## TEXT SECTION
++++++++++

Learn how to do the basic needlepoint stitches. We show you all you really need to know.
 
And all you really need to know is one stitch. All basic needlepoint stitches look like this on the "right" side of the canvas.
 
needlepoint basketweave
 

There are three ways of doing what is essentially this one basic needlepoint stitch, and they only look different on the "wrong" side of the canvas. We'll show you how to do all three because you might interchange them a bit when you're working a project.

Basic Needlepoint Stitches - How To

First, some general advice on basic needlepoint stitches:

  • We recommend you start by stitching the smallest areas of color first -  the most detailed areas. 
  • When you get to larger areas of color, you'll get the best results if you use basketweave stitch (instructions for the basic needlepoint stitches are below). Start this stitch in the top right corner of the colored area.
  • When you have patches of the same color close to each other e.g. within a half inch, you can carry the thread across to the adjacent area. Needlepoint purists might frown upon this, but we do it all the time and our stitched designs look just fine. If the color areas are farther than about one half inch apart, you'll need to snip the yarn off (having secured it behind some stitches as discussed below) and start again in the new color area.
  • If the edges of your canvas aren't taped, we recommend you tape your needlepoint canvas to prevent it from fraying and the threads from catching.


Regardless of the needlepoint stitch you are using, start off by securing the thread onto the canvas. Now, a needlepoint purist would tell you never to tie a knot. Thankfully, we are not needlepoint purists and that is why you love us. Knot away we say. Here's how:

  • Cut off a length of thread, around 18 inches is good.
  • Thread your needle (wetting the end of the yarn always helps the threads stick together so you can achieve this task).
  • Make a knot at the end of the yarn.
  • Starting on the "right" side of the canvas, a few holes along from where you will place your first stitch, take the needle down to the "wrong" side. The knot will be visible on the "right" side of the canvas as in the photo above. When you start stitching you will work toward this knot and your stitches will cover the thread behind and hold it in place so it doesn't pull out. When you reach the knot just snip it off.

++++++++++

## COLLECTED DATA
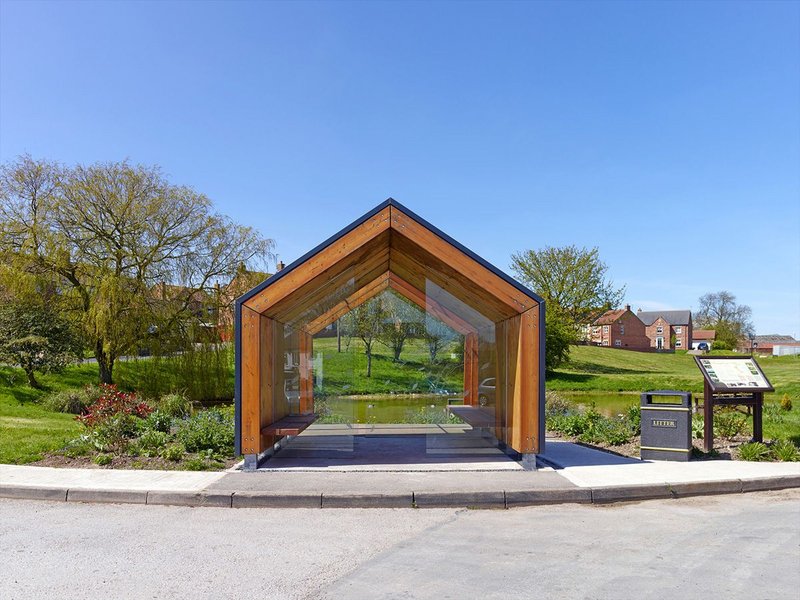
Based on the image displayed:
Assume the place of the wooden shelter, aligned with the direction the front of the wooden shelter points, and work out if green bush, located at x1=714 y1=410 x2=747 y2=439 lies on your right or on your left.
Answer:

++++++++++

## EXERCISE OBJECTIVE
Continue the needlepoint stitch instructions from the point where they stop. You don't need the listing for this.

## ANSWER
Basic Needlepoint Stitches - Securing The Thread End

When you need to change color, or move to a different area of the canvas, or you have used up the yarn and need to re-thread the needle, you'll need to snip off the thread you've been using. However, you can't just leave it dangling or the stitches will loosen. When you have stitched the last stitch, with the needle on the "wrong" side of the canvas, slide it through the back of 3-4 nearby stitches. This will take the thread behind these stitches and it will be secure. Cut the thread close to where the needle emerges so the canvas looks neat.

Click here for more instructions and tips for starting and ending a needlepoint thread.

Basic Needlepoint Stitches - Instructions

When reading all the stitch guide graphics that follow, you bring the needle up to the good side of the canvas on the odd numbers, and push the needle down to the wrong side of the canvas on all the even numbers.

Left Handed Stitchers. Although the instructions below are not only for right handed stitchers, left handed stitchers can get additional instructions here that might make life easier - and we are all about making this easy, remember!

 


Basic Needlepoint Stitches - Half Cross Stitch


Half Cross is not the world's greatest stitch because it doesn't cover the canvas particularly well, but it's easy to learn and good for areas where you are only doing a few stitches of one color. That's why we include it in this tutorial of basic needlepoint stitches.

needlepoint half cross stitch

Start at the top left of your canvas or block of color. Work from left to right in a row across the canvas and then return along the row beneath. Many people find it easiest to work the return row by turning the canvas upside down and then following the same diagram above. If you don't turn the canvas then stitch No. 11 would be directly below number 10 and No. 12 would be directly below No. 9; No. 13 would then come up in the hole already occupied by No. 9; and so on.

The defining factor of the Half Cross stitch is that it has a vertical stitch on the "wrong" side of the canvas (not shown).

Basic Needlepoint Stitches - Continental Stitch 

Continental stitch covers the canvas well but also tends to distort it. But, it's great for working smaller areas and we use it a lot.

continental stitch needlepoint

To return back down the row underneath you can turn the canvas upside down and follow the diagram above. Or, if you don't turn the canvas No. 9 would come up in the hole already occupied by No. 5 and No. 10 would go down in the hole beneath No. 7; then No 11 would come up in the hole occupied by No. 3 and No. 12 would go down in the hole below No. 5; and so on.

On the "wrong" side of the canvas you will see a long diagonal stitch.

For more detailed instruction on how, when and why to use needlepoint continental stitch click the link.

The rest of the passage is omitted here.